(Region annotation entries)
■ ■ ■ ■ ■ ■ ■
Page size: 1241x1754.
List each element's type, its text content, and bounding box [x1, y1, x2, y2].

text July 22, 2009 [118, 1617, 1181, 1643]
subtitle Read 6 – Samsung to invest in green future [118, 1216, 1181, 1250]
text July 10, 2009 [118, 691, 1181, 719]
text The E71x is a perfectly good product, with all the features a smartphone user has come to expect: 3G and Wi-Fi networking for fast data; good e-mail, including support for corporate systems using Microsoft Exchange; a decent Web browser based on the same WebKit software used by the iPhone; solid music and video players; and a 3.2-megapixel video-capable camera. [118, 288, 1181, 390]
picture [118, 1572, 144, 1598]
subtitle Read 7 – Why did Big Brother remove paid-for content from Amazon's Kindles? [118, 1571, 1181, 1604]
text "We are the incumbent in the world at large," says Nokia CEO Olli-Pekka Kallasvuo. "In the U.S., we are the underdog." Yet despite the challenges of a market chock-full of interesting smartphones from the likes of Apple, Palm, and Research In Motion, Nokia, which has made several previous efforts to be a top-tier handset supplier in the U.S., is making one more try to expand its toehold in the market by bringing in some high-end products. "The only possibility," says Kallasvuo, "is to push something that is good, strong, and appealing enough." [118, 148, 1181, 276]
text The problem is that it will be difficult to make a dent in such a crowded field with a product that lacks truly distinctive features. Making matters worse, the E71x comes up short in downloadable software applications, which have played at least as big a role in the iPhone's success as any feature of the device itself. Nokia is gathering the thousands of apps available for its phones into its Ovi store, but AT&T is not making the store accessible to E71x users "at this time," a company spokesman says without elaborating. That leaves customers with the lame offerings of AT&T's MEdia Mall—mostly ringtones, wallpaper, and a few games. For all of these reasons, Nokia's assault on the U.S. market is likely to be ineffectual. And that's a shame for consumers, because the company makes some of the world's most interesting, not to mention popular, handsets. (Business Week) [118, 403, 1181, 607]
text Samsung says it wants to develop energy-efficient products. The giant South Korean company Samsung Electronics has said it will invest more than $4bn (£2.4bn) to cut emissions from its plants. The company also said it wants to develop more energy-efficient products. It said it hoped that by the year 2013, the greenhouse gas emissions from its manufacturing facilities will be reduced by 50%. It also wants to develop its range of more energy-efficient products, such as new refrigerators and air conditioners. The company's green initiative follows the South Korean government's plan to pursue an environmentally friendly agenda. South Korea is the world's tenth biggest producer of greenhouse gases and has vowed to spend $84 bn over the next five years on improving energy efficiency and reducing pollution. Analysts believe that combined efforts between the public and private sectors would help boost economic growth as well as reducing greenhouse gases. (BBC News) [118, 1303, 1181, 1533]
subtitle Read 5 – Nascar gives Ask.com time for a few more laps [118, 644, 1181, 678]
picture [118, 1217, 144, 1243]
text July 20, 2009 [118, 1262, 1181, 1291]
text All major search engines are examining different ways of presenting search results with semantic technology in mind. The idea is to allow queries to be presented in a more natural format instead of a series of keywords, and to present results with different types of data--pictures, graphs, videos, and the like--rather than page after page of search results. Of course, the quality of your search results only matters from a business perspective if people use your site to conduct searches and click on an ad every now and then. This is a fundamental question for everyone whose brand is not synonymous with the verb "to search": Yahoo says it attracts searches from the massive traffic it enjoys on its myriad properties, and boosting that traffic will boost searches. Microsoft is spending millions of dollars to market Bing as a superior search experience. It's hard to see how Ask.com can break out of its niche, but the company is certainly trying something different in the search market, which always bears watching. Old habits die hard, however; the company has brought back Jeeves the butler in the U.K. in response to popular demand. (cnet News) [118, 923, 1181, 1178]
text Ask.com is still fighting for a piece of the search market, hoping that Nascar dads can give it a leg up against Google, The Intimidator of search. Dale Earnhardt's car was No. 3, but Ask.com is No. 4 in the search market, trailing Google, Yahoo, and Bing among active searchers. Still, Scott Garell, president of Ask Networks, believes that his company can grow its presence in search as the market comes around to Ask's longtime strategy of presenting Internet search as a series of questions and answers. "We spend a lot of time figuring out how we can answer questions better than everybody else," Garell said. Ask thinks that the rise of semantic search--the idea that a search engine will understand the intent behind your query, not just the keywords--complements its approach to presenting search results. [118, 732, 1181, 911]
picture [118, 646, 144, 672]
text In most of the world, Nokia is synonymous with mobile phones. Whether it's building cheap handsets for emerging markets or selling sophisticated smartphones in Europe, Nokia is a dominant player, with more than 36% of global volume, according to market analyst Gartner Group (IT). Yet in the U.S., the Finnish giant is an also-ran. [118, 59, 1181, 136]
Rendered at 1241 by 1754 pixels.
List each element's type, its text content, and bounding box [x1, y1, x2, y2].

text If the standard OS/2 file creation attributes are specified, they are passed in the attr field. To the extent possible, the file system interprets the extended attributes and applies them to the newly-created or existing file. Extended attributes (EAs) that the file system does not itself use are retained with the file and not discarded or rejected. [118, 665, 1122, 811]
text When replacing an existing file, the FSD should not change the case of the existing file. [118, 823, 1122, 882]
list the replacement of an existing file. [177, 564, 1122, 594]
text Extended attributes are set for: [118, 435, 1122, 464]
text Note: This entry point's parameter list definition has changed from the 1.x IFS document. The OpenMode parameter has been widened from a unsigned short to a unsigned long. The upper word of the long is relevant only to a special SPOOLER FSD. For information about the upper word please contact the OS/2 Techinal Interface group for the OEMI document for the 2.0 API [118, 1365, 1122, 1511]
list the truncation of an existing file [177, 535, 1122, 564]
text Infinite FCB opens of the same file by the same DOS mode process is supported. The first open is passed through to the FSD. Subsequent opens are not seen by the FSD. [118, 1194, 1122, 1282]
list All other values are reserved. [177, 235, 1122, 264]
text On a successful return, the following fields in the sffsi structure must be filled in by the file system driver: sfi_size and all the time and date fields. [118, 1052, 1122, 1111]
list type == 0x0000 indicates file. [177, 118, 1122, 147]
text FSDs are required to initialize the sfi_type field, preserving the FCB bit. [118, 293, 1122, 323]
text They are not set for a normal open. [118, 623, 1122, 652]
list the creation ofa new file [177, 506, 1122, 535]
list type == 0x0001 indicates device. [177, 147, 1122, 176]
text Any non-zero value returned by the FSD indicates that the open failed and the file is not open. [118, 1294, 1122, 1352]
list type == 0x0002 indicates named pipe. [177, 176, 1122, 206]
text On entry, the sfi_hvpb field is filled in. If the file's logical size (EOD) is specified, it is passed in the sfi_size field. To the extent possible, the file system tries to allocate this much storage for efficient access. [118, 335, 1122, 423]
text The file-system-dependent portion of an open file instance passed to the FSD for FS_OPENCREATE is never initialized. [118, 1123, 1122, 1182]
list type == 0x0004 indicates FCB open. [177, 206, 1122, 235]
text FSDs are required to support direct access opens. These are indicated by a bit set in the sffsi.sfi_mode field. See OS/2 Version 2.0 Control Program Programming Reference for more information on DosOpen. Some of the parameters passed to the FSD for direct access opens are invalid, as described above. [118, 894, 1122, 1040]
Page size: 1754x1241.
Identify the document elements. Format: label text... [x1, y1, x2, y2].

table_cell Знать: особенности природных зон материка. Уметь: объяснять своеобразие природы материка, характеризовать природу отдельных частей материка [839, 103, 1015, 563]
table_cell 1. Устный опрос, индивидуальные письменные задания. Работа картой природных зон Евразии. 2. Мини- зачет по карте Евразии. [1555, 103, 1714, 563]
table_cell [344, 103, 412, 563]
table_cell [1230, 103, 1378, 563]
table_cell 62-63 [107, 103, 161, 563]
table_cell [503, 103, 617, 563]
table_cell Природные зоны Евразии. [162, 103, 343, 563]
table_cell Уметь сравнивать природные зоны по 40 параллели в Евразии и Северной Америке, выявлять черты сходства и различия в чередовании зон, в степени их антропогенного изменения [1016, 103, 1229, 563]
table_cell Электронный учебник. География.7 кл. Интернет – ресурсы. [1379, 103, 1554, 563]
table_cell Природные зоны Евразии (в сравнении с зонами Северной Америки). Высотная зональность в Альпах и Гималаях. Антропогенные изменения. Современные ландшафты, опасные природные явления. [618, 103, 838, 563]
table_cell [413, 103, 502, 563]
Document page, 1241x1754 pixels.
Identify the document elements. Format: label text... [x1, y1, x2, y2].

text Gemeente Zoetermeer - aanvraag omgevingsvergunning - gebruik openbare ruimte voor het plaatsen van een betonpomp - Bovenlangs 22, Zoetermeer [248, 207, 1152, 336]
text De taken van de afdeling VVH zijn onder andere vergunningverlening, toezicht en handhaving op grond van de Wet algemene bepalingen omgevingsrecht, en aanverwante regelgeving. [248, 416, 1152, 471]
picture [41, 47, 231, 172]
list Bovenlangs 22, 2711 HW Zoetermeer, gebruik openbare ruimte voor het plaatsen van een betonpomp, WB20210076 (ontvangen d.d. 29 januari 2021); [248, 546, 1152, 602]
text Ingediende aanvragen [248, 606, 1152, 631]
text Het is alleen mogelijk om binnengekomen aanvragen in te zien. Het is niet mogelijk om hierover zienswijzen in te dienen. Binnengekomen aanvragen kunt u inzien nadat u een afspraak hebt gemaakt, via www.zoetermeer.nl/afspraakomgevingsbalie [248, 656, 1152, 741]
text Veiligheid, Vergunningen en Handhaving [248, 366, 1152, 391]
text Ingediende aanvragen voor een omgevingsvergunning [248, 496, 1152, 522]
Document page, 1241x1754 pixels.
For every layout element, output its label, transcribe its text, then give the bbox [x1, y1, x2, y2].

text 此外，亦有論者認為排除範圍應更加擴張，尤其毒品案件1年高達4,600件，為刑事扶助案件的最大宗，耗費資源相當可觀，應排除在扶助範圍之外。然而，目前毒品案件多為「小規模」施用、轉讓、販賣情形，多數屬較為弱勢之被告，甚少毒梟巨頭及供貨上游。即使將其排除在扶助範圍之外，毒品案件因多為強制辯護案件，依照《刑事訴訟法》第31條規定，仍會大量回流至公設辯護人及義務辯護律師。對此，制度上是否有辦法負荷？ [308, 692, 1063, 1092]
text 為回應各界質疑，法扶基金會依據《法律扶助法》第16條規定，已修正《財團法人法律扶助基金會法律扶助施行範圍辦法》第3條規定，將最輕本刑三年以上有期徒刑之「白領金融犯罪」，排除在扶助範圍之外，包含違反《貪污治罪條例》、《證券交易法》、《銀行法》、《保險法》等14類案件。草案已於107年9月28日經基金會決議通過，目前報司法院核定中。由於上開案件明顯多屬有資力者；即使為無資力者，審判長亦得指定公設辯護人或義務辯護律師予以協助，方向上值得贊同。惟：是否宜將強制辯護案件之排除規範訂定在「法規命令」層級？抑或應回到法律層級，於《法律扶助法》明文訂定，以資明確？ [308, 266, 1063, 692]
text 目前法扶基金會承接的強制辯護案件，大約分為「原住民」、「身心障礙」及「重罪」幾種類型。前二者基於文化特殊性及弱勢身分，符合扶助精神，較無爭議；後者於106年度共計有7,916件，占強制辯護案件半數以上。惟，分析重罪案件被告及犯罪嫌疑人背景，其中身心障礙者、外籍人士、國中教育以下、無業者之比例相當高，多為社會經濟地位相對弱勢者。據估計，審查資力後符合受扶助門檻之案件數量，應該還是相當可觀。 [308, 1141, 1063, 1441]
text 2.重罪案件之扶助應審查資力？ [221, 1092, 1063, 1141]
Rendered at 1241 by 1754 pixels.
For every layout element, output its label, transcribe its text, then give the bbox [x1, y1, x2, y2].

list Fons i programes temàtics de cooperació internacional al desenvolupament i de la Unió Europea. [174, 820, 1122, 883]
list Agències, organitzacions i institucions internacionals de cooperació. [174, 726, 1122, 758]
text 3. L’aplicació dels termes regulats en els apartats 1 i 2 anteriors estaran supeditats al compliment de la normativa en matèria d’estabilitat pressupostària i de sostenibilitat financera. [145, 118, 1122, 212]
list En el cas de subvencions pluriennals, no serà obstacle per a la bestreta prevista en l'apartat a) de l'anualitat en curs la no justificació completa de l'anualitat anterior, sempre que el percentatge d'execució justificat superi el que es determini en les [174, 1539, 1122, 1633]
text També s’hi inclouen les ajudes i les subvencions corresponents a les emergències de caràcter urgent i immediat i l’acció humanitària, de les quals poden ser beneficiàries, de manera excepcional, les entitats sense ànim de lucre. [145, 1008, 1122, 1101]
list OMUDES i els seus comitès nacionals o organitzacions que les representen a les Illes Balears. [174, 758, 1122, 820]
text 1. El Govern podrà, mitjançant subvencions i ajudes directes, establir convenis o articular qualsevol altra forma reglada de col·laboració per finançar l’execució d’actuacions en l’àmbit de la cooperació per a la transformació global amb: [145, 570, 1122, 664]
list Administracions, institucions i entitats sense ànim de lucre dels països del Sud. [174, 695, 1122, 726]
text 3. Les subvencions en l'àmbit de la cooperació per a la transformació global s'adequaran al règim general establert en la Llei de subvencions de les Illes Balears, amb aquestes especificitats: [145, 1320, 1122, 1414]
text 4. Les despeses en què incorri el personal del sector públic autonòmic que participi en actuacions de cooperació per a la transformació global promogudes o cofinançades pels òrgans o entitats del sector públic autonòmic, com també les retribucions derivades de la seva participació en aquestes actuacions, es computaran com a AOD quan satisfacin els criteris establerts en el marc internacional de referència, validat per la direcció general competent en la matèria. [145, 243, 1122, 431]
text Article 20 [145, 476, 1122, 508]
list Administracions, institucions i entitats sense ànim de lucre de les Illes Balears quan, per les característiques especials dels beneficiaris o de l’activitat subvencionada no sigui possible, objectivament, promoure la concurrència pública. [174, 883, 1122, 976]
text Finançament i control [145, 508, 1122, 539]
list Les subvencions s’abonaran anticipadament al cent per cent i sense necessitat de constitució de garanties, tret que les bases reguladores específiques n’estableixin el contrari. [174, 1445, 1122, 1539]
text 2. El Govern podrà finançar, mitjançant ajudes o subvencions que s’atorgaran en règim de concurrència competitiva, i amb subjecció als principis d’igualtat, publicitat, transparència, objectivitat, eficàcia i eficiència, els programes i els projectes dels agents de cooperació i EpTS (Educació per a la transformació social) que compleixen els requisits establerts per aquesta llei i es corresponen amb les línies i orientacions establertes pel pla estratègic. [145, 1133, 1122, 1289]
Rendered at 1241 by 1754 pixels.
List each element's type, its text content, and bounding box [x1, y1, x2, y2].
■ ■ ■ ■ ■ ■ ■
Which lines in the entries above contain the word "Extended"? Collect all of them.

Reply:
text If the standard OS/2 file creation attributes are specified, they are passed in the attr field. To the extent possible, the file system interprets the extended attributes and applies them to the newly-created or existing file. Extended attributes (EAs) that the file system does not itself use are retained with the file and not discarded or rejected. [118, 665, 1122, 811]
text Extended attributes are set for: [118, 435, 1122, 464]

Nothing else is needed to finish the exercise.